When it comes to less structured approaches like phone calls, supporters generally decide what to say themselves. This can feel risky, but these conversations have the potential to have an especially powerful impact.

“If we’re doing a patch-through phone call campaign … we will just give a few talking points on the issue before patching [advocates] through. Otherwise, the ball is in their court to communicate as they see fit. Of course, that’s risky … but we have found that it works, and we’ve learned to trust the process.”

Getting Engagement for Hill Days and Fly-ins

In-person events are perhaps the most difficult form of advocacy to engage people in, but Whitworth advises not stressing too much about the number of people who attend your events. When it comes to hill days and fly-ins, “Quality is way more important than quantity.”

“Volume is not that important. It’s really about having good, informed, knowledgeable people that can carry on a conversation with that legislator, that have a good story, and that are matched to legislators that matter to you,” she says.  

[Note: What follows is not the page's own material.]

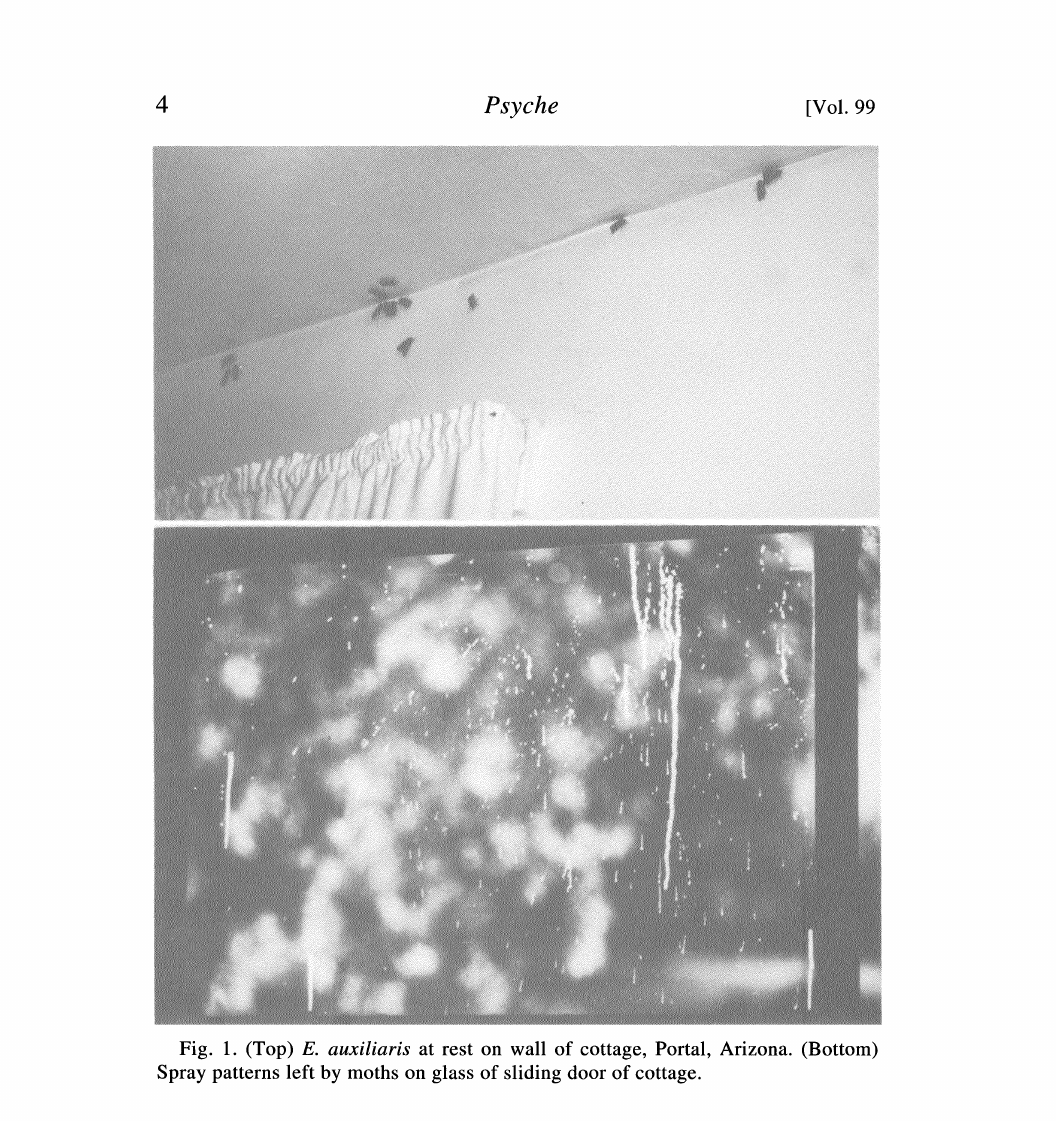
Fig. 1. (Top) E. auxiliaris at rest on wall of cottage, Portal, Arizona. (Bottom) Spray patterns left by moths on glass of sliding door of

To source these high-quality advocates, consider engaging professionals in the field or people who have a close personal connection to your issue. You can also foster awareness of and enthusiasm for attendance by “making it an element of ‘FOMO’ … talking about it all year and getting people ginned up for the next one you’re going to do.”

Provide More Options Faster with VoterVoice

Ultimately, having multiple options for engaging supporters and letting them tell their stories leads to better campaign results. But to do this, you need flexible software that facilitates all of these forms of advocacy.

For example, establishing channels for email, social, and phone advocacy would traditionally be time-consuming, but with software like VoterVoice, you can get all three set up in just a few clicks.

Setting parameters for how much of your message supporters can personalize can also be complicated without the right tool, but it’s a matter of just clicking an option with VoterVoice.

Being flexible with the options you provide supporters is key to getting engagement and moving your campaign forward. VoterVoice helps make this flexibility happen.

Maintaining Engagement in a Distracted Society

Most of your supporters are likely feeling pulled in multiple directions. But even in this distracted society, people want to speak out for causes they care about. They just need to be met where they are, with empathy for their capacity and enough advocacy options that they can pick one that makes sense for them.

Providing so many outreach options may seem like adding more work to your plate, “but that’s where technology comes into play to make your job easier, or having an expert consultant who’s very knowledgeable,” Whitworth says. “Having those resources at your disposal can expand your reach.”